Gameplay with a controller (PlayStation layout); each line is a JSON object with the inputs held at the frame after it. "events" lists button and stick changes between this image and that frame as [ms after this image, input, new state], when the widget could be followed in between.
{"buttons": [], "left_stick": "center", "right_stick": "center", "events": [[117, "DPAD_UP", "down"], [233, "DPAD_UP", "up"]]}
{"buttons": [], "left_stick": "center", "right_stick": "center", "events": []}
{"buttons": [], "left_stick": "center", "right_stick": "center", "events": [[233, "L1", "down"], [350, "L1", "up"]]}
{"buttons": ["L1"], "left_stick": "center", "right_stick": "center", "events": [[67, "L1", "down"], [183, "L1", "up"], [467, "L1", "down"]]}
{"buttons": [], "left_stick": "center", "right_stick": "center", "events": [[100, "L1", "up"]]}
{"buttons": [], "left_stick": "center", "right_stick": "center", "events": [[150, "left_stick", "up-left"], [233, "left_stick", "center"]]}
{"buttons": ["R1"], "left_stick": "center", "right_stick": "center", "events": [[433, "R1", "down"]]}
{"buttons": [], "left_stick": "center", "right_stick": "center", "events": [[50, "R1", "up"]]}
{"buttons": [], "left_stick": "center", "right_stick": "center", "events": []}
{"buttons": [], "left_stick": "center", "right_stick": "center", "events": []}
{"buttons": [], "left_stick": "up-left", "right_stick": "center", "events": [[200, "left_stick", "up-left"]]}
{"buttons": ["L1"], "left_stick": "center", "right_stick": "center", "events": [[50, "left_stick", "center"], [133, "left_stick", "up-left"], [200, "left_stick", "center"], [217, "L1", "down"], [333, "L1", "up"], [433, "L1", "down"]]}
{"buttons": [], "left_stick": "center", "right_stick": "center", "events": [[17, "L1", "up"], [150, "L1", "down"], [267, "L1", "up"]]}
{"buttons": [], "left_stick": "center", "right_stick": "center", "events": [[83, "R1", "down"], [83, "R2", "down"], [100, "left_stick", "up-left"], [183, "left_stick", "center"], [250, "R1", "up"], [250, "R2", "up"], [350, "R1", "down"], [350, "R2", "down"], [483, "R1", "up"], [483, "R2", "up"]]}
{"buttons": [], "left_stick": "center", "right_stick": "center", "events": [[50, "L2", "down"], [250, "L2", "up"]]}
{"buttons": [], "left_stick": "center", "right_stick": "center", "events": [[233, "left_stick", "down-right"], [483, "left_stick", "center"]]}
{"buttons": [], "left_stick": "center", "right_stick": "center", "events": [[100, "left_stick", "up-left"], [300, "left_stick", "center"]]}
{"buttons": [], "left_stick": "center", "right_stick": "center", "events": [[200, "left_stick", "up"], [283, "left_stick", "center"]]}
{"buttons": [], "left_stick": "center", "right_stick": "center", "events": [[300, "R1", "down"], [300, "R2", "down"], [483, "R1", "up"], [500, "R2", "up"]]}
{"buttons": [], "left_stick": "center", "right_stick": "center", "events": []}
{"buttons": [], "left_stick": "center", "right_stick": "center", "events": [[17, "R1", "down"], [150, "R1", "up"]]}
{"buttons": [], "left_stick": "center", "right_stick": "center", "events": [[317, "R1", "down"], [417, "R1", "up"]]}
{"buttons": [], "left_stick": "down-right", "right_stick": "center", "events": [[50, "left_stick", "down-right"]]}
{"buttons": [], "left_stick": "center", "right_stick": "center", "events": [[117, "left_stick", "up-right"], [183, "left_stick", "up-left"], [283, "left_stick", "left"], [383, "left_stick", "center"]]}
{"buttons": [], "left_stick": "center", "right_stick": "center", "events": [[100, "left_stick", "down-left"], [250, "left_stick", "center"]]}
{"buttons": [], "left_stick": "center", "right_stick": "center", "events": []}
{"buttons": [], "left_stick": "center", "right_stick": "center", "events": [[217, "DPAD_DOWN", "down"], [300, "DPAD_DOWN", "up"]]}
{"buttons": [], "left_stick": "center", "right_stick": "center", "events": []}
------------
§ YOUR ASSIGNMENT: Please quote every record above exactly as it appears.

§ WRITTEN SOLUTION:
Gameplay with a controller (PlayStation layout); each line is a JSON object with the inputs held at the frame after it. "events" lists button and stick changes between this image and that frame as [ms after this image, input, new state], when the widget could be followed in between.
{"buttons": [], "left_stick": "center", "right_stick": "center", "events": [[117, "DPAD_UP", "down"], [233, "DPAD_UP", "up"]]}
{"buttons": [], "left_stick": "center", "right_stick": "center", "events": []}
{"buttons": [], "left_stick": "center", "right_stick": "center", "events": [[233, "L1", "down"], [350, "L1", "up"]]}
{"buttons": ["L1"], "left_stick": "center", "right_stick": "center", "events": [[67, "L1", "down"], [183, "L1", "up"], [467, "L1", "down"]]}
{"buttons": [], "left_stick": "center", "right_stick": "center", "events": [[100, "L1", "up"]]}
{"buttons": [], "left_stick": "center", "right_stick": "center", "events": [[150, "left_stick", "up-left"], [233, "left_stick", "center"]]}
{"buttons": ["R1"], "left_stick": "center", "right_stick": "center", "events": [[433, "R1", "down"]]}
{"buttons": [], "left_stick": "center", "right_stick": "center", "events": [[50, "R1", "up"]]}
{"buttons": [], "left_stick": "center", "right_stick": "center", "events": []}
{"buttons": [], "left_stick": "center", "right_stick": "center", "events": []}
{"buttons": [], "left_stick": "up-left", "right_stick": "center", "events": [[200, "left_stick", "up-left"]]}
{"buttons": ["L1"], "left_stick": "center", "right_stick": "center", "events": [[50, "left_stick", "center"], [133, "left_stick", "up-left"], [200, "left_stick", "center"], [217, "L1", "down"], [333, "L1", "up"], [433, "L1", "down"]]}
{"buttons": [], "left_stick": "center", "right_stick": "center", "events": [[17, "L1", "up"], [150, "L1", "down"], [267, "L1", "up"]]}
{"buttons": [], "left_stick": "center", "right_stick": "center", "events": [[83, "R1", "down"], [83, "R2", "down"], [100, "left_stick", "up-left"], [183, "left_stick", "center"], [250, "R1", "up"], [250, "R2", "up"], [350, "R1", "down"], [350, "R2", "down"], [483, "R1", "up"], [483, "R2", "up"]]}
{"buttons": [], "left_stick": "center", "right_stick": "center", "events": [[50, "L2", "down"], [250, "L2", "up"]]}
{"buttons": [], "left_stick": "center", "right_stick": "center", "events": [[233, "left_stick", "down-right"], [483, "left_stick", "center"]]}
{"buttons": [], "left_stick": "center", "right_stick": "center", "events": [[100, "left_stick", "up-left"], [300, "left_stick", "center"]]}
{"buttons": [], "left_stick": "center", "right_stick": "center", "events": [[200, "left_stick", "up"], [283, "left_stick", "center"]]}
{"buttons": [], "left_stick": "center", "right_stick": "center", "events": [[300, "R1", "down"], [300, "R2", "down"], [483, "R1", "up"], [500, "R2", "up"]]}
{"buttons": [], "left_stick": "center", "right_stick": "center", "events": []}
{"buttons": [], "left_stick": "center", "right_stick": "center", "events": [[17, "R1", "down"], [150, "R1", "up"]]}
{"buttons": [], "left_stick": "center", "right_stick": "center", "events": [[317, "R1", "down"], [417, "R1", "up"]]}
{"buttons": [], "left_stick": "down-right", "right_stick": "center", "events": [[50, "left_stick", "down-right"]]}
{"buttons": [], "left_stick": "center", "right_stick": "center", "events": [[117, "left_stick", "up-right"], [183, "left_stick", "up-left"], [283, "left_stick", "left"], [383, "left_stick", "center"]]}
{"buttons": [], "left_stick": "center", "right_stick": "center", "events": [[100, "left_stick", "down-left"], [250, "left_stick", "center"]]}
{"buttons": [], "left_stick": "center", "right_stick": "center", "events": []}
{"buttons": [], "left_stick": "center", "right_stick": "center", "events": [[217, "DPAD_DOWN", "down"], [300, "DPAD_DOWN", "up"]]}
{"buttons": [], "left_stick": "center", "right_stick": "center", "events": []}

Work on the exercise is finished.